Re: Philosophy of for loops



Wayne, landsman@my-deja.com writes:

> inarr= randomn(seed, 3, 2048,2048)
> outarr = fltarr(2048,2048,/nozero)
>
> (1) for j=0,2047 do for i=0,2047 do outarr[i,j] = median(inarr[*,i,j])
>
> (2) for j=0,2047 do begin
>     for i=0,2047 do begin
>         outarr[i,j] = median(inarr[*,i,j])
>     endfor
>     endfor
>
> Form (1) is slightly faster, but the calculation
> cannot be interrupted with a Control-C.   Also,
> it is my impression that the speed difference
> is less than it used to be, and that form (2)
> is now better optimized.

    On my machine (a Mac G3 powerbook, IDL 5.3) (1) is slightly faster
for small arrays but the difference is insignificant by the time you
are up to 2048x2048.


> (I also assume that the two FOR loops are unavoidable
> here, but I would be delighted to be proved wrong.)
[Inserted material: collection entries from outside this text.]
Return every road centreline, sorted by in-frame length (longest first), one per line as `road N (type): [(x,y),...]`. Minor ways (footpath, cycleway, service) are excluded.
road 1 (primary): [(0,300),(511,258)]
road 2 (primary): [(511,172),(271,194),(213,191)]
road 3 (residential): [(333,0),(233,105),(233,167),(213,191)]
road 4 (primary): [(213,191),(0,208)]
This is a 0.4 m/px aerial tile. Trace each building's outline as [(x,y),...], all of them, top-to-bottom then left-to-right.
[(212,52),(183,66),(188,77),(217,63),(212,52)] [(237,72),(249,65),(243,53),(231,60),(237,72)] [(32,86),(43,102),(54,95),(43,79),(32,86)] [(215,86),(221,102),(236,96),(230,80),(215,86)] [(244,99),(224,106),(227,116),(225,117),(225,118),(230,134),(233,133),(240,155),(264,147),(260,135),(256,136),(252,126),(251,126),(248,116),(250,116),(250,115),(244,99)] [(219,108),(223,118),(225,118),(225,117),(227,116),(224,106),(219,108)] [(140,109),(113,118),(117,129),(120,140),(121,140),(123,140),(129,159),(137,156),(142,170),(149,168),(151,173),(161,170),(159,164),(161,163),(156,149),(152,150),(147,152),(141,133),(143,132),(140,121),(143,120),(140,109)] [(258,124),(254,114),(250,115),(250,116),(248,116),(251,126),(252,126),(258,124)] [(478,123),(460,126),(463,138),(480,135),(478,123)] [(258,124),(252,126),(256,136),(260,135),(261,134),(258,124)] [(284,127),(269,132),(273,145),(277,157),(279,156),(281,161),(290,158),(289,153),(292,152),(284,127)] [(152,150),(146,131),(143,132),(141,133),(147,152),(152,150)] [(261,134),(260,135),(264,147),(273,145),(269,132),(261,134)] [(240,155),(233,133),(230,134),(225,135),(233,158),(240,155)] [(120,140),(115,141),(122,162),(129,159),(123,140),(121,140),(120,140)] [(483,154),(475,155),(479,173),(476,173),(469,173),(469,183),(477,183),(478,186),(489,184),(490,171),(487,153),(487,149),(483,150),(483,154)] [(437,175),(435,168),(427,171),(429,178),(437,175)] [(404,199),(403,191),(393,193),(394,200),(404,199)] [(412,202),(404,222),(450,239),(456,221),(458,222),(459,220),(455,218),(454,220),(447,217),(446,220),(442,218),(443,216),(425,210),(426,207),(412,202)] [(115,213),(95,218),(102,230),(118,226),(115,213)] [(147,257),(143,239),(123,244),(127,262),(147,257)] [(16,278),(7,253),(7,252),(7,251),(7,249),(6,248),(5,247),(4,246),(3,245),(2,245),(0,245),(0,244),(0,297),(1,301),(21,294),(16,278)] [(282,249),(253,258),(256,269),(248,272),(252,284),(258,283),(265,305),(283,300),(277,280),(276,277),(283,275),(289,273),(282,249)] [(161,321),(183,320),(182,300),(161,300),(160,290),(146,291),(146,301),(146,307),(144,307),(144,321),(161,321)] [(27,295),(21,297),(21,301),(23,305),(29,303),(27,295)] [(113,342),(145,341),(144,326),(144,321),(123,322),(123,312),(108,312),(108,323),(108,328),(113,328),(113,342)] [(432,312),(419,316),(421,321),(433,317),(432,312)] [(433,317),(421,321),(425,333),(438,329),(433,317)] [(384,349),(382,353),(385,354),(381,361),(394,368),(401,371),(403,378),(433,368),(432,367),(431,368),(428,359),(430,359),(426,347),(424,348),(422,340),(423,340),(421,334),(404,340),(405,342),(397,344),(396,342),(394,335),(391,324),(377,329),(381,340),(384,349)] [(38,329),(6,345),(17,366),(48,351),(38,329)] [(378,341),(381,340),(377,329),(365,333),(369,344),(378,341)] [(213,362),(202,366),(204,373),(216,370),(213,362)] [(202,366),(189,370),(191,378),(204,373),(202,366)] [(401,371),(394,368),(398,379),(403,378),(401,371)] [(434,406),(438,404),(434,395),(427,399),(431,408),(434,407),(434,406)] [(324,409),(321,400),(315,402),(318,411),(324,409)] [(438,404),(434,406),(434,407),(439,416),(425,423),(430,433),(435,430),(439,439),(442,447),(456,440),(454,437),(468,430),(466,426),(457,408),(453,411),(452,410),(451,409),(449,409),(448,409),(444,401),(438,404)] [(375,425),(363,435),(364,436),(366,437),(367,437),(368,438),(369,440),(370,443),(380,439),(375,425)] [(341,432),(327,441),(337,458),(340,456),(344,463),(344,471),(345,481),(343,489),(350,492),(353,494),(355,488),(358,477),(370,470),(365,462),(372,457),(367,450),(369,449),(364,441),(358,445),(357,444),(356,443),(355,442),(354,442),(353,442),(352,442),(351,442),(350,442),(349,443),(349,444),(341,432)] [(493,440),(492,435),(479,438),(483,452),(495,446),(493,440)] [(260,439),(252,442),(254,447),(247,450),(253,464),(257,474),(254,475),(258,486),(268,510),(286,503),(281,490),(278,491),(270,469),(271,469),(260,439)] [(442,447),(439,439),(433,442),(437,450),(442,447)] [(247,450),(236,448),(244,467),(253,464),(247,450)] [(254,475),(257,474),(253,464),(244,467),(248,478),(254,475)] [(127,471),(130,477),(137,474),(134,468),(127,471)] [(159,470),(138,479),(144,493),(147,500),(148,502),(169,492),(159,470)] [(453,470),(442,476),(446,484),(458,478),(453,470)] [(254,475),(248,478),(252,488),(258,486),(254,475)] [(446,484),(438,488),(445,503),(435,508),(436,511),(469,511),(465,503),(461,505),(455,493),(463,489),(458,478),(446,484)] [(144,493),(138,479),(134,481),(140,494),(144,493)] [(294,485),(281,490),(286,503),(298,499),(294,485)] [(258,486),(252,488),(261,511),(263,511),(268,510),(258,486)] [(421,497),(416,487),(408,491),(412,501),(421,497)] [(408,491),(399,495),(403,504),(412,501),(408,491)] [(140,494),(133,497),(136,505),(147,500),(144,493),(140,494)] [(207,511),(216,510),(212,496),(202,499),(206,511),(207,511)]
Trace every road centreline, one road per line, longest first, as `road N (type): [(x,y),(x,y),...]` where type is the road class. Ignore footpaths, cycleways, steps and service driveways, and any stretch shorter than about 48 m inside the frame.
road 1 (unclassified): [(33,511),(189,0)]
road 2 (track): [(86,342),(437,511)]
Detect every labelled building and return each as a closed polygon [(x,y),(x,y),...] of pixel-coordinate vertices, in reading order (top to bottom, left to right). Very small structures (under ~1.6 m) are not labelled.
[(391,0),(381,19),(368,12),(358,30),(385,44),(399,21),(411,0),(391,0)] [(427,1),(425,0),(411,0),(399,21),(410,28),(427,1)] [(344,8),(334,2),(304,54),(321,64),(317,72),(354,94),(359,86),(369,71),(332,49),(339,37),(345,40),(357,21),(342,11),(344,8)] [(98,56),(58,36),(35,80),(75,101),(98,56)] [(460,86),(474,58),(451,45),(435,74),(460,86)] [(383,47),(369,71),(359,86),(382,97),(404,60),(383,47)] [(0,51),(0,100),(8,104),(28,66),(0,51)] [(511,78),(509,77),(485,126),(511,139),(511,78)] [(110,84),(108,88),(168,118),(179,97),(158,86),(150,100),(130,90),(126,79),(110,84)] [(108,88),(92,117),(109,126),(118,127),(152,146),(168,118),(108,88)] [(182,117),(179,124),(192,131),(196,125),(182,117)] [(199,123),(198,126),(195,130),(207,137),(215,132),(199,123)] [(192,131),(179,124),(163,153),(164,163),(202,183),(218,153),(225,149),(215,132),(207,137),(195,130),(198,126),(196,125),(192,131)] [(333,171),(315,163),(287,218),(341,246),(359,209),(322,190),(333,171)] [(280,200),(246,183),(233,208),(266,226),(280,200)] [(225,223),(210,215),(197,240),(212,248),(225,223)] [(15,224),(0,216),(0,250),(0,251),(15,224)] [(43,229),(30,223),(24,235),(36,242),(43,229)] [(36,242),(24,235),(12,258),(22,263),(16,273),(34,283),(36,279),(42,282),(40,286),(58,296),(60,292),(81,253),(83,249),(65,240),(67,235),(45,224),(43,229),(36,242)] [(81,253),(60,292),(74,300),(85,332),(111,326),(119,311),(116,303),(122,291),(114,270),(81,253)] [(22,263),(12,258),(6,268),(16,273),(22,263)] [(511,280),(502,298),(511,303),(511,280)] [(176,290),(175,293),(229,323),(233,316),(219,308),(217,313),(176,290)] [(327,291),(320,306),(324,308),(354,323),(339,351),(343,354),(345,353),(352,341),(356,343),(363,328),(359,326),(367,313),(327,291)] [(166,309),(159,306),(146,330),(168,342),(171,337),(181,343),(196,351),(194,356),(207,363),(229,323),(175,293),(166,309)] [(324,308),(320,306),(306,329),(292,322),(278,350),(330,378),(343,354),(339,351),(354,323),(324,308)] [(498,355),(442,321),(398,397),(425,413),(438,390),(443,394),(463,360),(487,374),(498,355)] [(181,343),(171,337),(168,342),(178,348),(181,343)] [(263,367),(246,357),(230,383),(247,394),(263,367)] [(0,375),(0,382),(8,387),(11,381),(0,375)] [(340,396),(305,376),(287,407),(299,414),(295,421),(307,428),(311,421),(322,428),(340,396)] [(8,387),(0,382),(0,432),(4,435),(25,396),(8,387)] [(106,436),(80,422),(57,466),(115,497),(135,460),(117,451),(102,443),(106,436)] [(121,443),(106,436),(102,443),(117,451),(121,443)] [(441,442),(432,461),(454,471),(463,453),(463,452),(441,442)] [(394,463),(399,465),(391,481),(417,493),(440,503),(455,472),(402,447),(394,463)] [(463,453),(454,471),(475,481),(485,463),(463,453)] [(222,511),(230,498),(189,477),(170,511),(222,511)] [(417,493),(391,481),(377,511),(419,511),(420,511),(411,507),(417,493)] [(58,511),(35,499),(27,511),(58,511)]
    I often take data which consists of 1D spectra on a 2D spatial
grid, ending up with arrays which are (Nspecpoints, Ngridx, Ngridy) in
dimension.  Often I want to do some processsing operation on all the
individual spectra, and it helps a lot to 'unwrap' the array so that
you do one loop instead of two nested ones. In your case the code
would look like this:

    npoints = 2048
    inarr = reform(inarr, 3, npoints*npoints, /overwrite)
    outarr = fltarr(npoints*npoints, /nozero)
    for i=0L, long(npoints)*npoints - 1 do $
      outarr[i] = median(inarr[*,i])
    inarr = reform(inarr, 3, npoints, npoints, /overwrite)
    outarr = reform(outarr, npoints, npoints, /overwrite)
    
    For the sorts of arrays I use (100, 200, 200) this is quite a bit
faster, but interestingly enough by the time you get up to arrays like
yours the speed advantage has gone.  Watch out for overflow on your loop
indices.

    In this particular case you can actually work without loops
altogether:

    inarr = reform(inarr, 3*npoints*npoints, /overwrite)
    outarr = reform(median(inarr, 3), 3, npoints, npoints, /overwrite)
    outarr = reform((temporary(outarr))[1,*,*])
    inarr = reform(inarr, 3, npoints, npoints, /overwrite)
    
    The median filter creates a whole load of 'wrong' elements, but we can
ignore them and eliminating the loop speeds the whole thing up so much
that it's worth the overhead to calculate them.  This version was
substantially faster than the other three at all array sizes.

    Both of these techniques require the 'interesting' dimension to be
first, but sandwiching the code with a ROTATE or TRANSPOSE will do
that without a punitive overhead so they can be made quite general.

    I apologise to J.D. for not fitting HISTOGRAM in there somewhere.